Ni el rescate del sistema educativo, la recuperación del salario mínimo o la cruzada nacional contra el hambre. Tampoco las políticas públicas contra la trata de personas o la equidad de género. Resultaba evidente que son temas irrenunciables de la narrativa pública de la administración, aunque se jerarquicen o enfaticen de manera distinta, pero el esfuerzo comunicacional se enfocó a vender la “audacia” y el amor por México, como los principales atributos presidenciales. Los atributos del Ejecutivo federal no necesariamente se trasladan a la evaluación por el desempeño del gobierno.
Si esa estrategia hubiera sido correcta, ¿por qué la mayoría de la población cree que la corrupción y el tráfico de influencias se han multiplicado en los últimos dos años? Si la gestión peñista puso “en movimiento” al país, ¿por qué no hay obras de infraestructura de alto reconocimiento o programas sociales de gran recordación?
¿Será que hasta en la definición de las estrategias de comunicación política y el posicionamiento institucional son parte de una trama de complacencias y beneficios?
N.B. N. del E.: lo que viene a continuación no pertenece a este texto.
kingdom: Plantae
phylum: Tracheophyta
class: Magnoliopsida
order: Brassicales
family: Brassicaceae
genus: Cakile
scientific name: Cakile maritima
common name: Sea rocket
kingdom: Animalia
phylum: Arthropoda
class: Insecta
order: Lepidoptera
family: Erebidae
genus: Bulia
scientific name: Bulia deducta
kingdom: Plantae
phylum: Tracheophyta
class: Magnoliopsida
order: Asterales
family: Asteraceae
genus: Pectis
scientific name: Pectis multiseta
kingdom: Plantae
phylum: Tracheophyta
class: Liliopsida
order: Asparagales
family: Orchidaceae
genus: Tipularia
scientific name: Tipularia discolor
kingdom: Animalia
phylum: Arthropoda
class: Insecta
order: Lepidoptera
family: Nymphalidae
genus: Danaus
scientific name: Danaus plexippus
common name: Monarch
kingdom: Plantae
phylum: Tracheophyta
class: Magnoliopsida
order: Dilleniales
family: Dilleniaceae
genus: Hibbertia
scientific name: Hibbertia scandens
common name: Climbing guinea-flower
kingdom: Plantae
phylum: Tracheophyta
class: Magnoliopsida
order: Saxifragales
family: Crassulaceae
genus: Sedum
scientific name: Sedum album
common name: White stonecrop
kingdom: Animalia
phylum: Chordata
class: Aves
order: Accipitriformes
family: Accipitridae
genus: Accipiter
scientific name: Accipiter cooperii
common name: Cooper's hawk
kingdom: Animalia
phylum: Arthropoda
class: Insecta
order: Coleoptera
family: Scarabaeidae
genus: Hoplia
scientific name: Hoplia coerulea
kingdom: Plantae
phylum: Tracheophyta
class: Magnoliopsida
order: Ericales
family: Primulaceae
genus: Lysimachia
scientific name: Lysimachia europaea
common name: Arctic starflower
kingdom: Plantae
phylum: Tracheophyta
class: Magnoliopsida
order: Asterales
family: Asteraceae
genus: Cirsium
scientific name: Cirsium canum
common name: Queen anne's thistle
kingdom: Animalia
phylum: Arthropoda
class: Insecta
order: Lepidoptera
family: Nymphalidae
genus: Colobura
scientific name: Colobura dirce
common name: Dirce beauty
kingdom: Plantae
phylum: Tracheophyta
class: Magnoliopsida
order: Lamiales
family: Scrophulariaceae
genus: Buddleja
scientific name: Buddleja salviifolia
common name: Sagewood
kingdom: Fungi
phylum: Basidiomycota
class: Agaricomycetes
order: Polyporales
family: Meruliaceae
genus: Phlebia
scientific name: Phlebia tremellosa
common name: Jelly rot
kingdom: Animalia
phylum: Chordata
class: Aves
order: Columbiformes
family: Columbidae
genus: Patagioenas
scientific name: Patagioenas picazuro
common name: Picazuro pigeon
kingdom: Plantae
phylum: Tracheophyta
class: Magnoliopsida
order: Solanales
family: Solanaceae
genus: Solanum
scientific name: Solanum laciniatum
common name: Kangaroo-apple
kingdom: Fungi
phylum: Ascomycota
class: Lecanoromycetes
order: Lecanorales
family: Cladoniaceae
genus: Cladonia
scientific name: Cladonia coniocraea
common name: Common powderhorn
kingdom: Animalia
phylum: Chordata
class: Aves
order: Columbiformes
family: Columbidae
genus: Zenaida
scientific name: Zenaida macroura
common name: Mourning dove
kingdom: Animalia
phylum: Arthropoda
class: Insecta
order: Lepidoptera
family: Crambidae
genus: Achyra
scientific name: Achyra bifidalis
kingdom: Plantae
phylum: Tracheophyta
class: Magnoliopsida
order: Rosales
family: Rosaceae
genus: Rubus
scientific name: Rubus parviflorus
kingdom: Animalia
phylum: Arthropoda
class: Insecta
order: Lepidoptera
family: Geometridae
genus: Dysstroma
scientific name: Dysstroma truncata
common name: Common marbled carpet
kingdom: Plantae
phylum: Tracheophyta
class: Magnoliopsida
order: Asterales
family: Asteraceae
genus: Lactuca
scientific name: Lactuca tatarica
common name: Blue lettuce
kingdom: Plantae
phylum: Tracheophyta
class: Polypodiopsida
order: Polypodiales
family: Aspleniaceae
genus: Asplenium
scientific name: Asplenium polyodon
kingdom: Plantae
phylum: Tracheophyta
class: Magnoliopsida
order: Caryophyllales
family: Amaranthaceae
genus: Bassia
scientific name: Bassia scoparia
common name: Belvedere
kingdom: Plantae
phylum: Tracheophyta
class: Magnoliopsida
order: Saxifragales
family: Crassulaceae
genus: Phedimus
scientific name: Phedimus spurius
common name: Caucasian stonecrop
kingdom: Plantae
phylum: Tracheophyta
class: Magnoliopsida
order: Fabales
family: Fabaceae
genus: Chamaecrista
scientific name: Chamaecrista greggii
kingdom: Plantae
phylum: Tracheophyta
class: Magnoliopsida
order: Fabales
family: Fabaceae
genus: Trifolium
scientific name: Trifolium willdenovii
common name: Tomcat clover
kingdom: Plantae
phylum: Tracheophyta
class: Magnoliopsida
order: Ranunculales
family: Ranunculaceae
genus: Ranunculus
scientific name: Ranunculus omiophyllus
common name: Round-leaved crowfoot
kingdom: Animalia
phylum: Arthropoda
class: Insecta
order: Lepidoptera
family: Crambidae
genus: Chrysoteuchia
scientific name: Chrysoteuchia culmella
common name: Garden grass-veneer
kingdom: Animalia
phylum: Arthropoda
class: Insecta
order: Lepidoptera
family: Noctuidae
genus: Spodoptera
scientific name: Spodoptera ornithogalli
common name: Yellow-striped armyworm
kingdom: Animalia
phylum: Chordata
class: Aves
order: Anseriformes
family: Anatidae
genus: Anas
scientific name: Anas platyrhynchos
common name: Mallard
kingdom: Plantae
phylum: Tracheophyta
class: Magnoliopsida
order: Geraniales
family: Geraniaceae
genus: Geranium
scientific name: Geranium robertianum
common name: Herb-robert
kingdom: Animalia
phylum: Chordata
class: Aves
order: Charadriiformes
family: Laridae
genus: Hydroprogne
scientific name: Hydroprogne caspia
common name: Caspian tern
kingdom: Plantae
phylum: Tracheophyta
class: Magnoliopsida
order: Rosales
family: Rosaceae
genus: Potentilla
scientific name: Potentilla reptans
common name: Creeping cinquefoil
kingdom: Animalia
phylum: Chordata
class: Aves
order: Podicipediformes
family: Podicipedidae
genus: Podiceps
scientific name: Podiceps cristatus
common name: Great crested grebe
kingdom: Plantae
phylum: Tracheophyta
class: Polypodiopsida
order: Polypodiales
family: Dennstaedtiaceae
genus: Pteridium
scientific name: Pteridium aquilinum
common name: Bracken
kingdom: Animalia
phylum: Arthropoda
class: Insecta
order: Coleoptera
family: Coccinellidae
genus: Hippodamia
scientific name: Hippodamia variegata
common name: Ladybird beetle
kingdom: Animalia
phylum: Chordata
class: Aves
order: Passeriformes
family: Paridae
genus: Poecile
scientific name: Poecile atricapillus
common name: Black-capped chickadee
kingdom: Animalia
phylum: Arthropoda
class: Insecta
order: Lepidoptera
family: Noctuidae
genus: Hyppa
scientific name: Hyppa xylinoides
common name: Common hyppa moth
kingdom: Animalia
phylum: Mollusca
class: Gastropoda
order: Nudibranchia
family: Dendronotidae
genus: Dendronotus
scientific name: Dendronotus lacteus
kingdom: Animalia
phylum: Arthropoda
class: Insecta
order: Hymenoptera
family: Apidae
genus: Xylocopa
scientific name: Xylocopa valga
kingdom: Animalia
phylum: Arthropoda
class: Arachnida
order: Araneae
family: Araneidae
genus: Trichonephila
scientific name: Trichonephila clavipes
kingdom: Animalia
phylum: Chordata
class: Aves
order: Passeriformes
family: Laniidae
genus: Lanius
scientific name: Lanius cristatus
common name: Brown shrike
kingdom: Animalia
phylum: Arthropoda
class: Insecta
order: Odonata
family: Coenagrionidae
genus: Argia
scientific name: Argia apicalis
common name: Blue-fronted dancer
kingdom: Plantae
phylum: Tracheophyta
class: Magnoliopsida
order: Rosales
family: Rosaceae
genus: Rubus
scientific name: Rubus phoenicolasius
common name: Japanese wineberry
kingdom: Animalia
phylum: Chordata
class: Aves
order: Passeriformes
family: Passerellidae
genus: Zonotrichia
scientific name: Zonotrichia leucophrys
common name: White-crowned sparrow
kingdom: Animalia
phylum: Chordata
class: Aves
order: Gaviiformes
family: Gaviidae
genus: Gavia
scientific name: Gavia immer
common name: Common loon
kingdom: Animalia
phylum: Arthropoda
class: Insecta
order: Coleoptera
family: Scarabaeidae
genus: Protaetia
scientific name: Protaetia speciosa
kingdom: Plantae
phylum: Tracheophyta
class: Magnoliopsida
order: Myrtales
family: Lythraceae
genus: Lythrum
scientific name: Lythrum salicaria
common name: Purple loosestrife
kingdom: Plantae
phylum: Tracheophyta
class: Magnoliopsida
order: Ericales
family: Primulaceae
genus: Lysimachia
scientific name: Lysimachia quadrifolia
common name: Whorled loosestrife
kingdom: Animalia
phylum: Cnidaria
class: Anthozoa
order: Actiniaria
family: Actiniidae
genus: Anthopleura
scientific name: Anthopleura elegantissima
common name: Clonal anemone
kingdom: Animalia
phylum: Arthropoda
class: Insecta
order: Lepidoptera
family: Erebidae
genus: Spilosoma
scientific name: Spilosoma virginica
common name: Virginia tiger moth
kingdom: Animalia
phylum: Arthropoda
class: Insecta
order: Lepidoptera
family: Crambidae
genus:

En vísperas de las elecciones intermedias del 2015, la población transita entre la indiferencia y el hartazgo. Los legados centrales de la administración peñista en las áreas de seguridad, social, economía e infraestructura no les conmueven, porque no les afectan. Al contrario, la mayoría cree que en esos rubros, el país ha empeorado. Y que el gobierno no funciona.
Detrás de las hipótesis de la “desestabilización” y de la embestida de los enemigos, subyace un correlato: ¿este gobierno cambiará su postura original de combatir a los poderes fácticos y eliminar a los monopolios? Agotado el primer tramo del sexenio, la etapa de la consolidación tendría que iniciar inmediatamente.
¿O vendrá un periodo de ajuste y finalmente corregirán lo que no funcionó? La ortodoxia peñista llevaría al ajuste dentro del gabinete presidencial hasta el 2015. Esa resistencia al cambio –a estas alturas– resulta un signo ominoso.